Où en étions-nous déjà?
Ah oui, j’étais en train de lire vos messages. Ceux où vous prétendez que je disais n’importe quoi à propos de la hausse du taux d’infertilité dans ma première chronique de cette série. J’affirmais qu’elle est due en majeure partie à notre mode de vie.
Vous m’avez répondu que je ne colporte que des généralités, des préjugés, que je ne sais pas de quoi je parle. Et puis quand j’ai glissé que je ne croyais pas que l’État aurait dû embarquer dans le bateau magnifiquement monté par Julie Snyder et l’Association des couples infertiles du Québec, ma boîte de courriels est devenue un grand déversoir pour lecteurs gros fâchés.
Permettez tout de même qu’on revoie quelques trucs ensemble. À commencer par notre mode de vie, justement.

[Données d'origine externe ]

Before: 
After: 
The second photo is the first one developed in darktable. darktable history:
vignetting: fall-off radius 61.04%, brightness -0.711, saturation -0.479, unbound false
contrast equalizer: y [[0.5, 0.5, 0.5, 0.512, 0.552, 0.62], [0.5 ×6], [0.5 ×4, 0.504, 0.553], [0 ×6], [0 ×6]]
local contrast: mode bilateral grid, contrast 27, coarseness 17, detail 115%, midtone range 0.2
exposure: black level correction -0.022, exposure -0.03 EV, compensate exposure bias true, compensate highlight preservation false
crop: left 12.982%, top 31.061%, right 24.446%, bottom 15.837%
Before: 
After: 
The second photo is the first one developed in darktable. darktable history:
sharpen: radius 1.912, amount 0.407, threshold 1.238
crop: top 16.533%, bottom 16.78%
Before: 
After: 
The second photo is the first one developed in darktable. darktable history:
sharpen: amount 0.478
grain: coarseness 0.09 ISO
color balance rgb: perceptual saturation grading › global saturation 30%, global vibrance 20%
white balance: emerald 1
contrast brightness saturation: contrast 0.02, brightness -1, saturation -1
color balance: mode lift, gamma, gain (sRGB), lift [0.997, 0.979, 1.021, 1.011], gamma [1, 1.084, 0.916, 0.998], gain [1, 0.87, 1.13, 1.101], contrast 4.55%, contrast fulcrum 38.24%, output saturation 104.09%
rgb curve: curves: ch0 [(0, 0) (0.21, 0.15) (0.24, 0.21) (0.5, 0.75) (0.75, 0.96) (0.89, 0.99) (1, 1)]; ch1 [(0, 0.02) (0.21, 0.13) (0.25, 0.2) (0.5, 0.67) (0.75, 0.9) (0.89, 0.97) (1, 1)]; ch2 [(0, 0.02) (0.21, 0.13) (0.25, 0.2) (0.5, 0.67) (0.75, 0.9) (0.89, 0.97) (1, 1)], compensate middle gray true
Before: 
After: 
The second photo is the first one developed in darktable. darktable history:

J’y reviens parce que ce n’est pas une accusation personnelle. Je ne suis pas en train de dire que si vous avez attendu d’avoir 40 ans pour tomber enceinte, cela fait de vous une dinde égocentrique de calibre olympique. Reste que l’enfant, de nos jours, n’est plus inscrit dans un cycle naturel. On en fait de moins en moins sans se poser de questions, en se disant: advienne que pourra. Les études, la carrière, la maison, les voyages, le bon partenaire, le bon moment… Viennent les enfants quand on aura bien profité de sa jeunesse et que toutes les conditions seront réunies. Ce sera le Grand Projet.
C’est vous-mêmes qui me l’avez écrit, ou dit. Au moins 30 fois j’ai relevé ce mot: projet. Et la manière dont on désigne les choses n’est jamais parfaitement fortuite.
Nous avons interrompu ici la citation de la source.